• [PROVIDED DATA]:
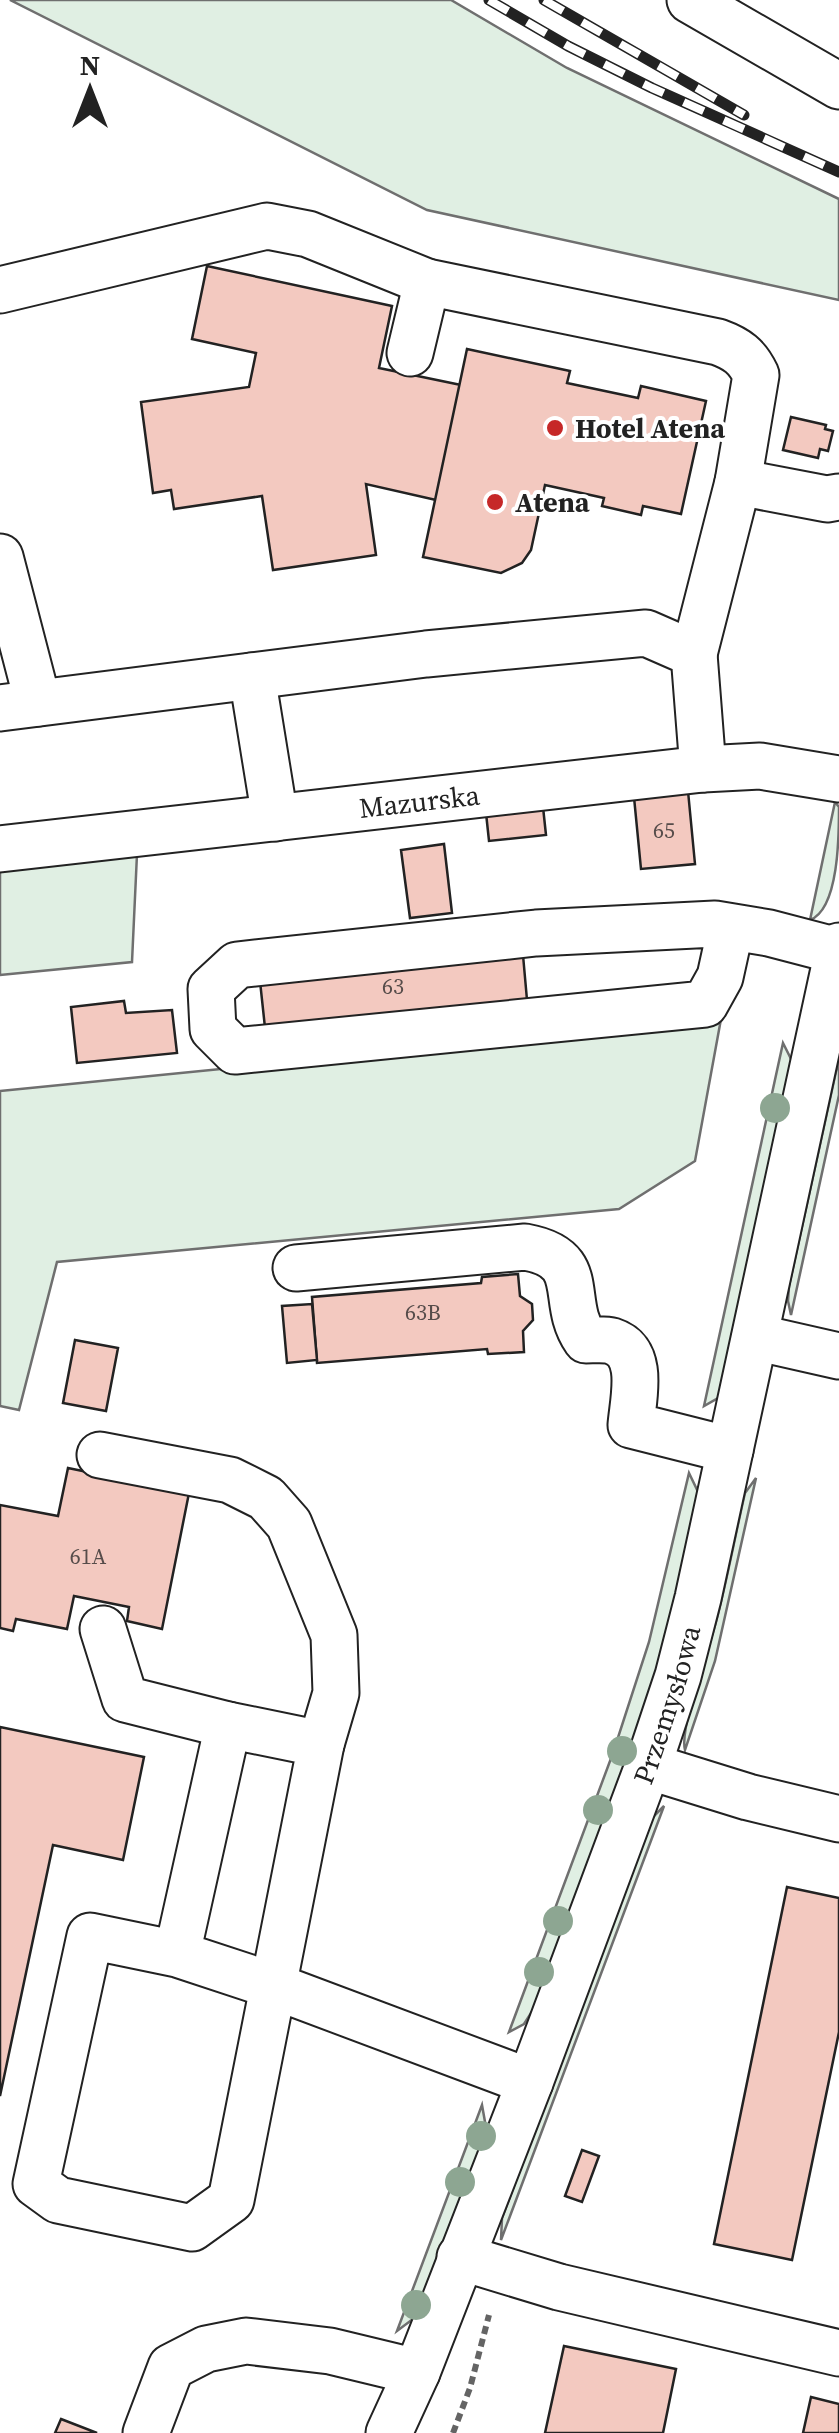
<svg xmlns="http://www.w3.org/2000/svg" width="839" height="2433" font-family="'Source Serif 4',serif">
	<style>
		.green { fill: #e0efe3; stroke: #6f6f6f; stroke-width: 2.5 }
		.building { fill: #f3c9c0; stroke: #222; stroke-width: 2.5 }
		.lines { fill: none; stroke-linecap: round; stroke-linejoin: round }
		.minor-casing { stroke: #222; stroke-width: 49 }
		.path { stroke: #646464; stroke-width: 6; stroke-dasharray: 8 5; stroke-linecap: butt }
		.minor { stroke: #fff; stroke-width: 45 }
		.rail-casing { stroke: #222; stroke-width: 11 }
		.rail { stroke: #fff; stroke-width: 8; stroke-dasharray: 22; stroke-linecap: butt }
		.tree { fill: #8da692 }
		.poi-dot { fill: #c62828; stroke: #fff; stroke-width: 4 }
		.labels { text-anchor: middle; stroke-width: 8; stroke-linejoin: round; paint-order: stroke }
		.number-label { font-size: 22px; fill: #564c4a }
		.poi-label { font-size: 28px; font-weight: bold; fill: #222; stroke: #fff; text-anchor: start }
		.street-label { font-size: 28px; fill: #222; stroke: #fff }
	</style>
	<rect width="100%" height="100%" fill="#fff"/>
	<!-- green -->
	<g class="green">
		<path d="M 10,0 L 451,0 L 567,68 L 839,199 L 839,300 L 427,210 Z"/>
		<path d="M 835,802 L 839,807 C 839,835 839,909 810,920 Z"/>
		<path d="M 137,854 L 132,962 L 0,975 L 0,869 Z"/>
		<path d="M 721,1019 L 695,1161 L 619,1209 L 57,1262 L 19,1410 L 0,1406 L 0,1091 Z"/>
		<path d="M 783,1043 L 792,1061 L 725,1384 L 718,1398 L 704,1406 Z"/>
		<path d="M 839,1058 L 839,1095 L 791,1315 L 788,1301 L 789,1286 Z"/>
		<path d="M 689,1473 L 700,1496 L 673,1619 L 633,1746 L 533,2010 L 524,2024 L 509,2032 L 613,1753 L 649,1642 Z"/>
		<path d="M 756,1478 L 715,1661 L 685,1750 C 679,1728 709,1649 716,1622 C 727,1580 735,1536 745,1493 Z"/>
		<path d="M 664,1806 L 501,2240 L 502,2218 L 651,1819 Z"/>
		<path d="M 482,2105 L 487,2133 L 417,2316 L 397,2331 Z"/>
	</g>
	<!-- building -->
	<g class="building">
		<path d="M 207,266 L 392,306 L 379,368 L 461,385 L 436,500 L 366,484 L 376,555 L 273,570 L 262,496 L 174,509 L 171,490 L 153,493 L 141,402 L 249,387 L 256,353 L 192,339 Z"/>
		<path d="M 467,349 L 570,371 L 567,383 L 638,398 L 641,386 L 706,401 L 681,514 L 643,506 L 641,515 L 602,506 L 604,498 L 545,485 L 531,550 L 522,563 L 501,573 L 423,557 Z"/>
		<path d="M 791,417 L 826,425 L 825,429 L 833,431 L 828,451 L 820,449 L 818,458 L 783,450 Z"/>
		<path d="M 688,791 L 695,864 L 641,869 L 634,797 Z"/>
		<path d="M 543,807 L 546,835 L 489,841 L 486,813 Z"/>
		<path d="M 444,844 L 452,913 L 410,918 L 401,850 Z"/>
		<path d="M 523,955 L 527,1000 L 266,1037 L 259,972 Z"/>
		<path d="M 124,1001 L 126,1013 L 172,1010 L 177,1053 L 77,1063 L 71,1007 Z"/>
		<path d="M 518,1274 L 520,1296 L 532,1304 L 533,1320 L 523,1331 L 524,1352 L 488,1354 L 487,1349 L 317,1363 L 312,1297 L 481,1283 L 482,1277 Z"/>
		<path d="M 312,1304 L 317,1360 L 287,1363 L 282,1306 Z"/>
		<path d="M 75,1340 L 118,1348 L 106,1411 L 63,1403 Z"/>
		<path d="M 68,1468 L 189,1493 L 162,1629 L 127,1621 L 129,1607 L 74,1596 L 67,1629 L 16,1619 L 13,1631 L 0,1628 L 0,1505 L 58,1516 Z"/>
		<path d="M 0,1727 L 144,1757 L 123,1860 L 53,1845 L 0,2096 Z"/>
		<path d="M 787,1887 L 839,1898 L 839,2032 L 792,2260 L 714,2244 Z"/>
		<path d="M 582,2150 L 599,2156 L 582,2202 L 565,2196 Z"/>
		<path d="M 564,2346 L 676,2369 L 663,2433 L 545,2433 Z"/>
		<path d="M 811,2397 L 839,2404 L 839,2433 L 803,2433 Z"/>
		<path d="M 61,2419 L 97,2433 L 55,2433 Z"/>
	</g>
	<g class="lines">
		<defs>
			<g id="minor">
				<path d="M 690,0 L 839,86"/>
				<path d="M 0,290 L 267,226 L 308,234 L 427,282"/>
				<path d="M 410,353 L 427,282 L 718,342 C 737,349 747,356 756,375 L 738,482 L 694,654"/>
				<path d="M 738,482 L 827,499 L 839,497"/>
				<path d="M 0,557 L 38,703"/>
				<path d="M 252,676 L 275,818"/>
				<path d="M 0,708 L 426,654 L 646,633 L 694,654 L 703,769"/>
				<path id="s1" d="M 0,849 L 703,769 L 760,766 L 839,779"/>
				<path d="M 731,927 L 720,977 L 705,1004 L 235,1051 L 213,1029 L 211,989 L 237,965 L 536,933 L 715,924 L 769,933 L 838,951"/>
				<path d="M 296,1268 L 525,1247 C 591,1259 558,1300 586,1340 C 594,1340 605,1339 612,1341 C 646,1352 633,1399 631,1425 L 730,1450"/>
				<path d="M 755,1337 L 839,1356"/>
				<path d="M 100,1455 L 230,1480 L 266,1498 L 289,1524 L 334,1635 L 336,1693 L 321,1744"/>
				<path d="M 103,1629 L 125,1699 L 228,1725"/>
				<path d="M 648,1766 L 748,1797 L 839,1819"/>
				<path d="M 177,1954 L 228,1725 L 321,1744 L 231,2200 L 192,2228 L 58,2200 L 36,2184 L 90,1936 L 177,1954 L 274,1986 L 530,2082"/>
				<path d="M 460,2257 L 559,2287 L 839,2353"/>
				<path d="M 146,2433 L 171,2367 L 206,2349 L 246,2341 L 330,2351 L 417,2372"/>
				<path id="s2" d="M 389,2433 L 417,2372 L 530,2082 L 648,1766 L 678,1676 L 698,1598 L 839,946"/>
			</g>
		</defs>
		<!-- minor casing -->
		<use href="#minor" class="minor-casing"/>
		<!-- path -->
		<path class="path" d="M 453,2433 L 470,2388 L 489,2315"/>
		<!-- minor -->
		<use href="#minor" class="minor"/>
		<defs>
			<g id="rail">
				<path d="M 489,0 L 568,46 L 652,88 L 839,172"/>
				<path d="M 544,0 L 744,115"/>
			</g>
		</defs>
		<!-- rail casing -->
		<use href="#rail" class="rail-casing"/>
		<!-- rail -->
		<use href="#rail" class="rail"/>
	</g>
	<!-- trees -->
	<g class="tree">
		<circle cx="775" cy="1108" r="15"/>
		<circle cx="622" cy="1751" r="15"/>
		<circle cx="598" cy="1810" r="15"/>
		<circle cx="558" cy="1921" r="15"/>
		<circle cx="539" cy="1972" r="15"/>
		<circle cx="481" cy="2136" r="15"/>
		<circle cx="460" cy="2182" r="15"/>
		<circle cx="416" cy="2305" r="15"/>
	</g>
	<!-- markers -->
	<g class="poi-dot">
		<circle cx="555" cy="428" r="10"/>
		<circle cx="495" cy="502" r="10"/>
	</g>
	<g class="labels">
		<!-- number labels -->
		<g class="number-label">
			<text x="664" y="838">65</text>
			<text x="393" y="994">63</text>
			<text x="423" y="1320">63B</text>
			<text x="88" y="1564">61A</text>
		</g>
		<!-- poi labels -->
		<g class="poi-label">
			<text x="575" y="438">Hotel Atena</text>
			<text x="515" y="512">Atena</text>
		</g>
		<!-- street labels -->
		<g class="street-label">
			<text dy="10" stroke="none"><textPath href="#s1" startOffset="422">Mazurska</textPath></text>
			<text dy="10" stroke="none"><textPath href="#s2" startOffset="780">Przemysłowa</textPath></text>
		</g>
	</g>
	<!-- north arrow -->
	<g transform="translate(90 90)" stroke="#ffffff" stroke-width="8" paint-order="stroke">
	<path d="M0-8L18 38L0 25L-18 38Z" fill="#222222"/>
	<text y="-15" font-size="28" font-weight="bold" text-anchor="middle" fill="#222222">N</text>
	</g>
</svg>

• [TASK]: Copy, from the lines above, each one that holds "middle".

• [SOLUTION TO THIS TASK]:
		.labels { text-anchor: middle; stroke-width: 8; stroke-linejoin: round; paint-order: stroke }
	<text y="-15" font-size="28" font-weight="bold" text-anchor="middle" fill="#222222">N</text>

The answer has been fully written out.